* [What this task involves]:
Instruction for the data below: set down exactly the lines from the line with "[375,97,406,104] rows ->" to the line with "[395,1136,443,1149] strings ->", inclusive, and no others.

* [Records shown]:
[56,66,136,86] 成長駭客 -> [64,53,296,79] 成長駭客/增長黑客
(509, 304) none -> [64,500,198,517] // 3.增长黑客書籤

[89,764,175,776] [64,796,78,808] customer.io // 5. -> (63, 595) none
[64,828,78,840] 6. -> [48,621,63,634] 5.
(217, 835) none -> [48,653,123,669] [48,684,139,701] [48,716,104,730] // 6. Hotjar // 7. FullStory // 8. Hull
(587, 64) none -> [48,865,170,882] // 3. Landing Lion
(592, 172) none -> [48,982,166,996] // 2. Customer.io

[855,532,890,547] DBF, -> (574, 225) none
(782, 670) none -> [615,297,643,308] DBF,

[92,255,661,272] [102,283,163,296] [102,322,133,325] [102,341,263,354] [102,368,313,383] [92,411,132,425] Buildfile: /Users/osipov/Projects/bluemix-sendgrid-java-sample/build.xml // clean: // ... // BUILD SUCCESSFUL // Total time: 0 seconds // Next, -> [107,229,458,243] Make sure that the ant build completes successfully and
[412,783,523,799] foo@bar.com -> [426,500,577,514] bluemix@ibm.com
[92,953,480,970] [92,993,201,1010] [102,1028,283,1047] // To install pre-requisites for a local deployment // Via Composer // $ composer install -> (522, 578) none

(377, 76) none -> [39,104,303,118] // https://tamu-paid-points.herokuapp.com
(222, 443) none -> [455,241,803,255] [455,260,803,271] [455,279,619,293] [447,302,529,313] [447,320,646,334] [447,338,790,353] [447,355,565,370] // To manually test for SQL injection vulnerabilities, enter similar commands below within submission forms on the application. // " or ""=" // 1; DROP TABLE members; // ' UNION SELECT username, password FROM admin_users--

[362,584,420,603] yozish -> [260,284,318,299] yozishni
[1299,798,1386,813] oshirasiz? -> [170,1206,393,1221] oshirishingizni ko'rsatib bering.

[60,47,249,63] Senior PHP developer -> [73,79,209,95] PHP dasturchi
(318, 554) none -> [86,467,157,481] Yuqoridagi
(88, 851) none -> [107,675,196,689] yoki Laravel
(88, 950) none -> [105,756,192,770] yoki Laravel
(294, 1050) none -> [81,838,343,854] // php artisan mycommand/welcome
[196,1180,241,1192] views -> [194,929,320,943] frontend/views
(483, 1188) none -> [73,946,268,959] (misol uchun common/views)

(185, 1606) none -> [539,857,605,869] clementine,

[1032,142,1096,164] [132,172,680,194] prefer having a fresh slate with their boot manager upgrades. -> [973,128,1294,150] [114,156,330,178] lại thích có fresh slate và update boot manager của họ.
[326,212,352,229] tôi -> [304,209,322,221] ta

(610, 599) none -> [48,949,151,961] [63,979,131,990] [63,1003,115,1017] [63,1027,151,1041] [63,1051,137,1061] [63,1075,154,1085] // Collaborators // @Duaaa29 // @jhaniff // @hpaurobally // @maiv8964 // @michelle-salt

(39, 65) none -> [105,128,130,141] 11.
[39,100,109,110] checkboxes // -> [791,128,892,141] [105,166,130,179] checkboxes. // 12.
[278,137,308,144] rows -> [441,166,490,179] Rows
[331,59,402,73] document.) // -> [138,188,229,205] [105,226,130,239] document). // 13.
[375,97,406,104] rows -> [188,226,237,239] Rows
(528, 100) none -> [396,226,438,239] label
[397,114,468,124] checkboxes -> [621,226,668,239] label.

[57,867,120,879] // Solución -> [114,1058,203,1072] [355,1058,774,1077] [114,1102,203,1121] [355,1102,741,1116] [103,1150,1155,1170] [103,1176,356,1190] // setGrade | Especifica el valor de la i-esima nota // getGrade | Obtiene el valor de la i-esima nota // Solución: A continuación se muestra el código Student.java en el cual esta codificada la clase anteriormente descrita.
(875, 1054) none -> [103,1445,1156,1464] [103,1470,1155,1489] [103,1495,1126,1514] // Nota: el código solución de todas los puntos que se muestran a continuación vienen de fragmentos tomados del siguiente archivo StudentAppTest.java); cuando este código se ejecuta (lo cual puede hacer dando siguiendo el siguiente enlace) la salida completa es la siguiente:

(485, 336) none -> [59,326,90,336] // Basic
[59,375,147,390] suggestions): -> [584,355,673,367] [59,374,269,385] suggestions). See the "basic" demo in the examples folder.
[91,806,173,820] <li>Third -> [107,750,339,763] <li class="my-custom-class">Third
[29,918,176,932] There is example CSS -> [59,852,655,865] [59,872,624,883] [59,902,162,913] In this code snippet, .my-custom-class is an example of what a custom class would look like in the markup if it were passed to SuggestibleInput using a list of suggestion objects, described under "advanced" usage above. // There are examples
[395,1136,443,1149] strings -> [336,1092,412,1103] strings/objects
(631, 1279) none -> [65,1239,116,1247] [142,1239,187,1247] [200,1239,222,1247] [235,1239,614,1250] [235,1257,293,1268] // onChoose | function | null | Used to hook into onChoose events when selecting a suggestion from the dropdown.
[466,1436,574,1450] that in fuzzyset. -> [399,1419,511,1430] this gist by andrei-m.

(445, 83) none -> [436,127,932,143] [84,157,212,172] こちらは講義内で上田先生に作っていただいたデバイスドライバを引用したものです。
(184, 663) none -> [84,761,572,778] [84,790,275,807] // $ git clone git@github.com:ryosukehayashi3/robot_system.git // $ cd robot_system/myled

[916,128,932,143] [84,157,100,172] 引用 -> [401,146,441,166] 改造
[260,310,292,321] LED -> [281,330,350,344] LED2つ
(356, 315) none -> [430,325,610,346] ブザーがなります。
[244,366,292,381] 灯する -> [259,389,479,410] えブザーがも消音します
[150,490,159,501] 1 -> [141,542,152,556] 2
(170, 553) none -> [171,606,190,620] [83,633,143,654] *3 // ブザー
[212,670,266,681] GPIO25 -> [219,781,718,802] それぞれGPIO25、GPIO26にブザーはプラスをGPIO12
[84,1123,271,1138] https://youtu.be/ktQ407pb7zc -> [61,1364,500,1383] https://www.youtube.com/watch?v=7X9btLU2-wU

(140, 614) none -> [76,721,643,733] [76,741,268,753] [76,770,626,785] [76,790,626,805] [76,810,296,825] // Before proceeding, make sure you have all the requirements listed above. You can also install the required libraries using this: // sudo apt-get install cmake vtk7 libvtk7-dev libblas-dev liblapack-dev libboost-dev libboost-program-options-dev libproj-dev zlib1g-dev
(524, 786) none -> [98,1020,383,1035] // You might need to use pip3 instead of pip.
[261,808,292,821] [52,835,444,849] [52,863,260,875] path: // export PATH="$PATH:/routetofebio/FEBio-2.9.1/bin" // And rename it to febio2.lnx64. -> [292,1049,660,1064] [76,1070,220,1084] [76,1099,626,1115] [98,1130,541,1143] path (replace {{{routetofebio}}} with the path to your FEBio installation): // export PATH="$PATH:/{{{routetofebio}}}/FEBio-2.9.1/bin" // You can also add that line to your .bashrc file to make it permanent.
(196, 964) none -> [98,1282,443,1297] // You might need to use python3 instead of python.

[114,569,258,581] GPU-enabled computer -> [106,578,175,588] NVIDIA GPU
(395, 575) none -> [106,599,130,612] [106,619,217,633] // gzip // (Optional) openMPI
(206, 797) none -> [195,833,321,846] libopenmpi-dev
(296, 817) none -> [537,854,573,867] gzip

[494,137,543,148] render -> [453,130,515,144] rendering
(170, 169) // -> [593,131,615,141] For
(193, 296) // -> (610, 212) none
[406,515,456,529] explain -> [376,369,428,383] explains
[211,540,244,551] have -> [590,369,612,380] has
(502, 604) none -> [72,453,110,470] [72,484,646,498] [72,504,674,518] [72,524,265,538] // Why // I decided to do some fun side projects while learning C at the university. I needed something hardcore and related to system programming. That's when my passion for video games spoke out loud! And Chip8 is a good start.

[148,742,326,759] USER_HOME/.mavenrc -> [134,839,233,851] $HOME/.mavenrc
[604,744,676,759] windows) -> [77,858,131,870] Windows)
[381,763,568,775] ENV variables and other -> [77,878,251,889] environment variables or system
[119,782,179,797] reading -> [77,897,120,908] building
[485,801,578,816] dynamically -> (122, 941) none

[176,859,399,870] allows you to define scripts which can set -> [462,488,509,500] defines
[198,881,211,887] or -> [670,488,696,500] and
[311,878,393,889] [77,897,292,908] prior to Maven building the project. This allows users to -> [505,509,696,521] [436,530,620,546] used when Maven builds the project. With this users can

* [Your response]:
[375,97,406,104] rows -> [188,226,237,239] Rows
(528, 100) none -> [396,226,438,239] label
[397,114,468,124] checkboxes -> [621,226,668,239] label.

[57,867,120,879] // Solución -> [114,1058,203,1072] [355,1058,774,1077] [114,1102,203,1121] [355,1102,741,1116] [103,1150,1155,1170] [103,1176,356,1190] // setGrade | Especifica el valor de la i-esima nota // getGrade | Obtiene el valor de la i-esima nota // Solución: A continuación se muestra el código Student.java en el cual esta codificada la clase anteriormente descrita.
(875, 1054) none -> [103,1445,1156,1464] [103,1470,1155,1489] [103,1495,1126,1514] // Nota: el código solución de todas los puntos que se muestran a continuación vienen de fragmentos tomados del siguiente archivo StudentAppTest.java); cuando este código se ejecuta (lo cual puede hacer dando siguiendo el siguiente enlace) la salida completa es la siguiente:

(485, 336) none -> [59,326,90,336] // Basic
[59,375,147,390] suggestions): -> [584,355,673,367] [59,374,269,385] suggestions). See the "basic" demo in the examples folder.
[91,806,173,820] <li>Third -> [107,750,339,763] <li class="my-custom-class">Third
[29,918,176,932] There is example CSS -> [59,852,655,865] [59,872,624,883] [59,902,162,913] In this code snippet, .my-custom-class is an example of what a custom class would look like in the markup if it were passed to SuggestibleInput using a list of suggestion objects, described under "advanced" usage above. // There are examples
[395,1136,443,1149] strings -> [336,1092,412,1103] strings/objects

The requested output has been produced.